Matrix dominated time dependent failure predictions in polymer matrix composites

Abstract

Various types of matrix dominated failures in polymer matrix composites (PMC) are reviewed. Current methods to evaluate the modulus degradation of PMC materials are discussed including viscoelastic/plastic and continuum damage models. It is pointed out that in each case the approach is based upon developing an analytical constitutive relation for the material in order to represent a measured stress–strain response. The suggestion is made that care must be used in the measurement of stress–strain behavior such that the modeling represents the true material behavior. New digital imaging methods are suggested as a means to determine in situ properties at a local scale commensurate with the continuum modeling procedure. A little used method to model viscoelastic/plastic (linear and non-linear) effects is discussed and modified to obtain a simple and easy to use time dependent failure law.
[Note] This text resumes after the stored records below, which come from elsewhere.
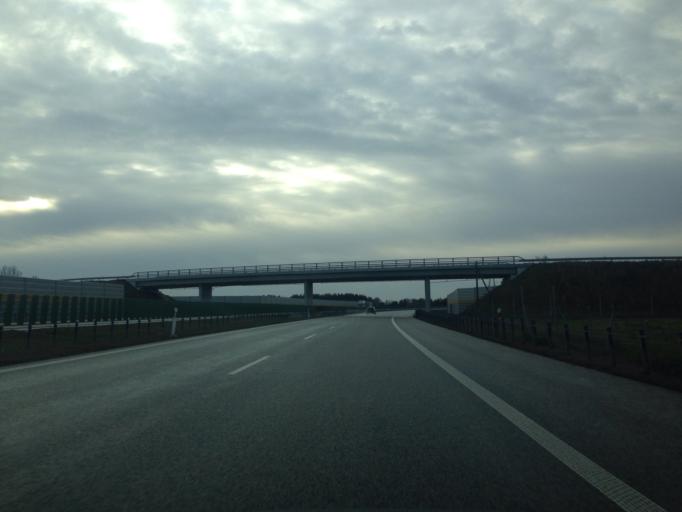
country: PL
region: Kujawsko-Pomorskie
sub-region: Powiat torunski
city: Lubicz Dolny
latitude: 52.9886
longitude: 18.7355
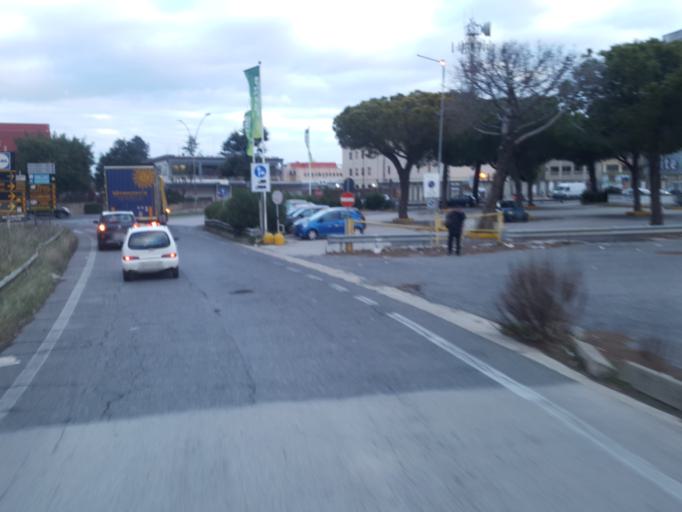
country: IT
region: Latium
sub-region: Citta metropolitana di Roma Capitale
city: Area Produttiva
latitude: 41.6769
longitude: 12.5005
Also, a little used energy based time dependent failure criterion is presented which can be combined with a non-linear viscoelastic integral approach to provide a prediction method for the time for creep rupture under simple stress states. Each is validated with experimental data for simple stress states but their generality is such that they could be used for complex (3-D) stress states. Advantages and limitations of both are addressed. Finally, a discussion of possible fruitful research areas are presented with the view of providing engineers in industry with an easy to use accelerated life prediction procedure.